Entrepreneurship runs in Dan’s family. His mother started her own real estate business in Seattle in 1990s. Dan’s older brother, Justin, who is also an entrepreneur, launched the online video platform Justin.tv in 2006, which later became Twitch. Throughout his life, his family has been a constant source of inspiration and support to him.
Even now that he is the co-founder of a $1 billion unicorn, Dan still shares an apartment with his brothers who contribute immensely to the Silicon Valley. As you know, the connections have helped him gain a foothold in Silicon Valley. Relationship building can be extremely important in Silicon Valley. With the right mindset, one can – outreach to people and together, create something of value. It’s hard to build a network
organically, and Dan is grateful that he has his brothers who share the same interests and the ecosystem with him.
During his senior year of college, Dan wanted to be nothing more than a financer. He applied for 35 jobs, mainly in the finance sector, and received 33 rejections! One of the most fruitful opportunities he received was for teaching English in South Korea. However, he opted for an opportunity to work with an emerging San Francisco startup, Uservoice, Softwareas-a-service (Saas) company creating customer engagement tools.
After a brief stint with Uservoice, and encouraged by his brothers, Dan started a company, a couple of times. In 2011, he established Appetizely, a startup that built iphone apps for restaurants that lured customers with coupons during periods of low traffic. Dan had built more than a two dozen apps before Apple said it wanted all the Appetizely iphone apps to be combined into one because the functionality was so similar. Now, Dan couldn’t offer to each restaurant its own app, and so within a few months of launching, he shut Appetizely down.
Later that year, Dan launched Exec, an on-demand personal assistant service. Most customers exclusively used the app for house cleaning. And so, Dan pivoted the startup to focus on house-cleaning on-demand services. While the app was more successful than any of Dan’s previous app, the founder wasn’t passionate about it.

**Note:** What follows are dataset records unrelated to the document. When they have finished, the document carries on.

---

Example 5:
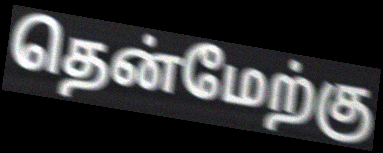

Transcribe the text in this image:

தென்மேற்கு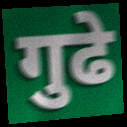
गुढे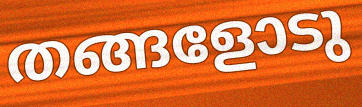
തങ്ങളോടു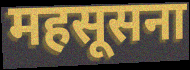
महसूसनाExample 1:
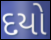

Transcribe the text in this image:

દયો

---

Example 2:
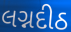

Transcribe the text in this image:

લગ્નદીઠ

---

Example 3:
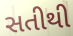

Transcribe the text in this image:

સતીથી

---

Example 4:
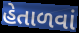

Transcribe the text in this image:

હેતાળવાં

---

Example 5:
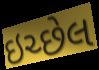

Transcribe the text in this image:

ઇચ્છેલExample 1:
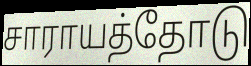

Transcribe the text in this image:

சாராயத்தோடு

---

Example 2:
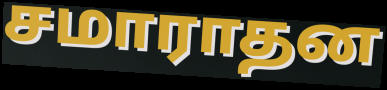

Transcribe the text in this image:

சமாராதன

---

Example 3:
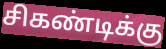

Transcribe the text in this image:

சிகண்டிக்கு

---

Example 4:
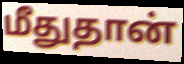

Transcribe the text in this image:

மீதுதான்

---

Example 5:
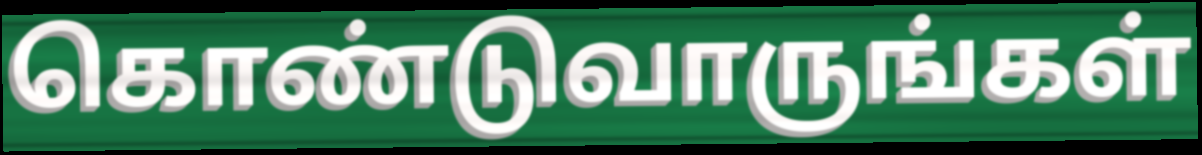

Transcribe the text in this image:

கொண்டுவாருங்கள்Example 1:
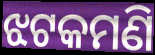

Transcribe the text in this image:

ଝଟକମଣି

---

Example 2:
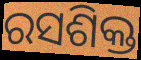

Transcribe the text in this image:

ରସଶିକ୍ତ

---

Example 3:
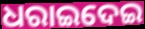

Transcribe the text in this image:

ଧରାଇଦେଇ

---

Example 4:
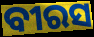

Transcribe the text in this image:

ବୀରସ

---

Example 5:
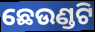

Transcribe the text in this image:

ଛେଉଣ୍ଡଟିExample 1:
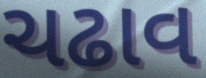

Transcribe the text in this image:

ચઢાવ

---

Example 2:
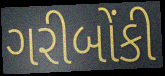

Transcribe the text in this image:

ગરીબોંકી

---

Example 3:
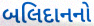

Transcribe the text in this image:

બલિદાનનો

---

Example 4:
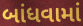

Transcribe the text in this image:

બાંધવામાં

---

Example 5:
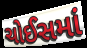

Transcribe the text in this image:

ચોઈસમાંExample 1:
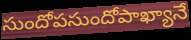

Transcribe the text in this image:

సుందోపసుందోపాఖ్యానే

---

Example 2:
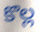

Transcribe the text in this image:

కొల్ల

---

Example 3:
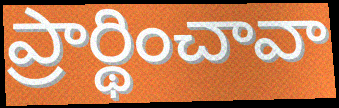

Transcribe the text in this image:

ప్రార్థించావా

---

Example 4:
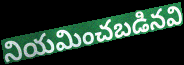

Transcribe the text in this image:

నియమించబడినవి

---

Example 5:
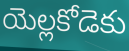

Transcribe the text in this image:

యెల్లకోడెకు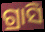
ଗ୍ରାସି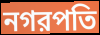
নগরপতি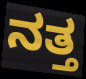
ನತ್ತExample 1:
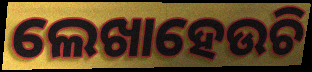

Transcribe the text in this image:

ଲେଖାହେଉଚି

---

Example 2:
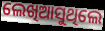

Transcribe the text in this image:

ଲେଖିଆସୁଥିଲେ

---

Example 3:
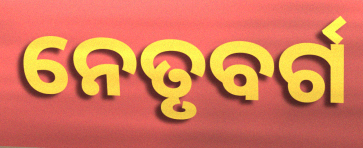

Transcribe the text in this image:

ନେତୃବର୍ଗ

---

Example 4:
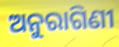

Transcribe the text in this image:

ଅନୁରାଗିଣୀ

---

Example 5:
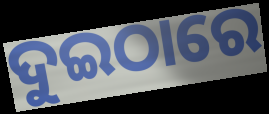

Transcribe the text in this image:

ଦୁଇଠାରେ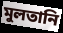
মুলতানি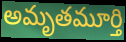
అమృతమూర్తి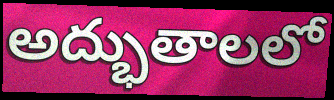
అద్భుతాలలోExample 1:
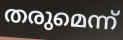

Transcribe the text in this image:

തരുമെന്ന്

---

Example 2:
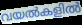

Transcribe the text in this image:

വയൽകളിൽ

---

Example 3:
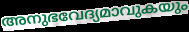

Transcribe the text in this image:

അനുഭവേദ്യമാവുകയും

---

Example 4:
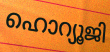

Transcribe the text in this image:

ഹൊറ്യൂജി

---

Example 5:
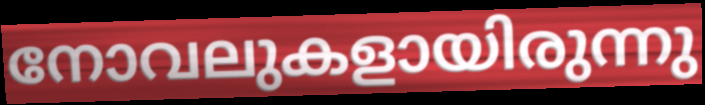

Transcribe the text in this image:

നോവലുകളായിരുന്നു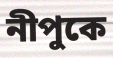
নীপুকে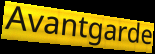
Avantgarde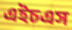
এইচএসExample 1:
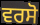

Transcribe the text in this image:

ਵਰਸੋ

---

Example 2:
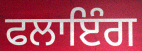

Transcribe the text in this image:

ਫਲਾਇੰਗ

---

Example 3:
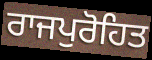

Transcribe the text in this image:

ਰਾਜਪੁਰੋਹਿਤ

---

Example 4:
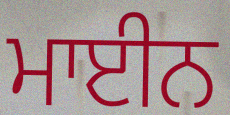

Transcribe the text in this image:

ਮਾਈਨ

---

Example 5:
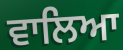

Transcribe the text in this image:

ਵਾਲਿਆ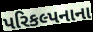
પરિકલ્પનાનાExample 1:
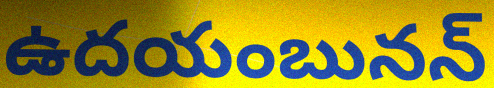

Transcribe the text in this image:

ఉదయంబునన్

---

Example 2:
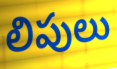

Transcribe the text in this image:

లిపులు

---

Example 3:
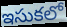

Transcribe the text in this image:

ఇసుకలో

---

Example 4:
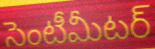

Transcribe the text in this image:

సెంటీమీటర్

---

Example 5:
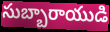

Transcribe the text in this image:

సుబ్బారాయుడి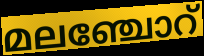
മലഞ്ചോറ്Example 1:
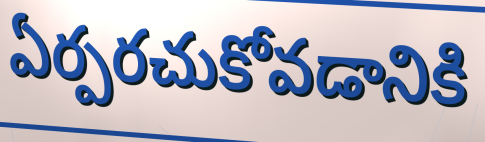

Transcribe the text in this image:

ఏర్పరచుకోవడానికి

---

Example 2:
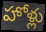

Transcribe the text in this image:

హోళ్లు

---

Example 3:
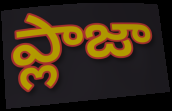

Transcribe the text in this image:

ప్లాజా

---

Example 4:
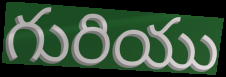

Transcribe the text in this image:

గురియు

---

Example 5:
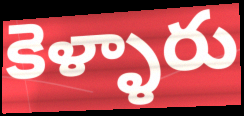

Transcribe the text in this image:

కెళ్ళారు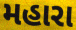
મહારાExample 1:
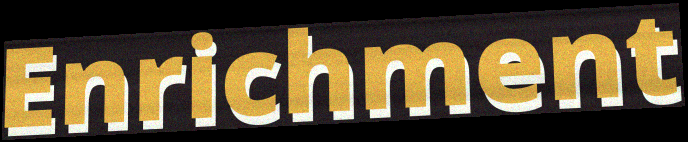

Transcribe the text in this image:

Enrichment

In 2014, Dan sold the on-demand personal assistant service to San Francisco-based on-demand service company Handy, a rising star in the on-demand space. After selling Exec, Dan
partnered with Kyle Vogt, who was a co-founder against Justin.tv and Twitch, to create something new.

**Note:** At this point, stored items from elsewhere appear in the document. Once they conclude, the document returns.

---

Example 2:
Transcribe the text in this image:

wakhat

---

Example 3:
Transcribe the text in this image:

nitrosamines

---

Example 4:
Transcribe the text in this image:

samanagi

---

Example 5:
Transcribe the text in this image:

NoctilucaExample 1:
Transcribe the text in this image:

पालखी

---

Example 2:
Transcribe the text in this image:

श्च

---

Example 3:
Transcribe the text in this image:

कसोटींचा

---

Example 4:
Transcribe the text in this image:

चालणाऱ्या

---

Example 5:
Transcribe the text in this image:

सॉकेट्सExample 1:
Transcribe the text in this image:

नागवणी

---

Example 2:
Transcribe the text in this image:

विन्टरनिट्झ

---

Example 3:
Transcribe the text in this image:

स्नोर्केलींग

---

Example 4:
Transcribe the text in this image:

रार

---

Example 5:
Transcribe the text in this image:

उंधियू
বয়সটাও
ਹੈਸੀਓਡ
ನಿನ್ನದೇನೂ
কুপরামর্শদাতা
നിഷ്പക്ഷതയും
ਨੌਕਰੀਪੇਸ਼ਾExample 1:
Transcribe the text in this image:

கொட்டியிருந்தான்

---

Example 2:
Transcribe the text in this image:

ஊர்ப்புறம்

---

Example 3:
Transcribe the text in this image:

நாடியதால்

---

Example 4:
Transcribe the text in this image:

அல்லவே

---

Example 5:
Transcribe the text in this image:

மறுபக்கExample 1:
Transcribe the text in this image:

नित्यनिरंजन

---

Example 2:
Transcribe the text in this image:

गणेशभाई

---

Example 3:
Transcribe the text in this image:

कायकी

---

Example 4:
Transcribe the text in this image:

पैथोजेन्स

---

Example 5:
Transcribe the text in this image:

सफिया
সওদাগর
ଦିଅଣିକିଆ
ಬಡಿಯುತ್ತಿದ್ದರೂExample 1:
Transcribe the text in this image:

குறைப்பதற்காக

Dan Kan has been obsessed with the future of mobility, especially artificial intelligence and autonomous cars. The same year, he joined Vogt to begin working on Cruise Automation. The Silicon Valley company developing autonomous-vehicle technology is best known for having create a self-driving car startup kit that allows buyers to convert any Audi A4 and S4 to a self-driving car for $10,000.

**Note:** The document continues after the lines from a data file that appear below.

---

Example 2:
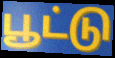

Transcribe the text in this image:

பூட்டு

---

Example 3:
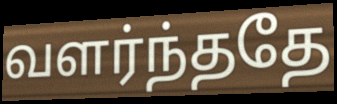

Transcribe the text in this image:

வளர்ந்ததே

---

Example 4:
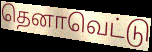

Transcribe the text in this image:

தெனாவெட்டு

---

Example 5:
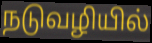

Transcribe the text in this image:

நடுவழியில்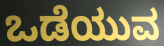
ಒಡೆಯುವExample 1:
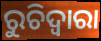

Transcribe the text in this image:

ରୁଚିଦ୍ୱାରା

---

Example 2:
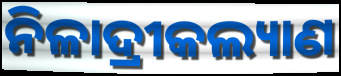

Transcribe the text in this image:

ନିଳାଦ୍ରୀକଲ୍ୟାଣ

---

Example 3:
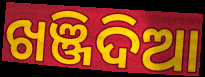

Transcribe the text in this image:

ଖଞ୍ଜିଦିଆ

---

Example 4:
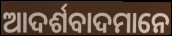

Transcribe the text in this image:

ଆଦର୍ଶବାଦମାନେ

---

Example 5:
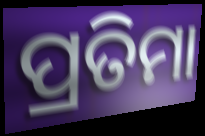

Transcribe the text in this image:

ପ୍ରତିମା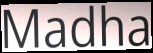
Madha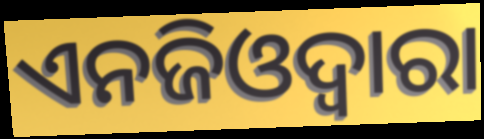
ଏନଜିଓଦ୍ୱାରା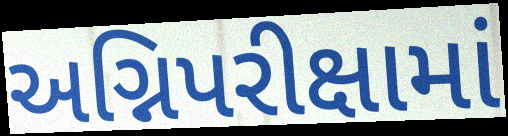
અગ્નિપરીક્ષામાંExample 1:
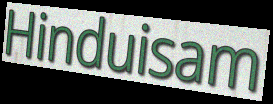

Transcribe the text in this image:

Hinduisam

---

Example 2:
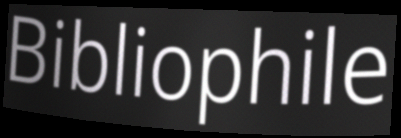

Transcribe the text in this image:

Bibliophile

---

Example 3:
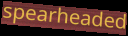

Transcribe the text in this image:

spearheaded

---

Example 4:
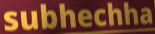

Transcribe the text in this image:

subhechha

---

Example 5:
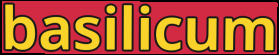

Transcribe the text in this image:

basilicum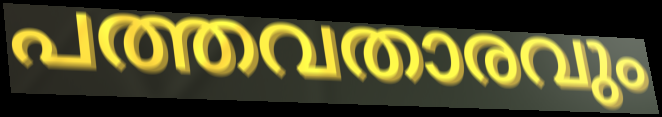
പത്തവതാരവും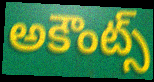
అకౌంట్స్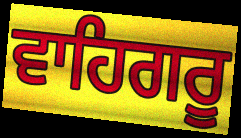
ਵਾਹਿਗਰੂ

In March 2016, the world’s largest automaker, General Motors Co. bought Cruise Automation, then a 40-person startup, for a whopping $1 billion. Dan Kan and Kyle Vogt have now become the youngest senior directors at General Motors, a role most auto-industry veterans would have to work hard for at least two or three decades to get a shot at. Not even the swankiest job in the Wall Street would have gotten him where they are after the deal.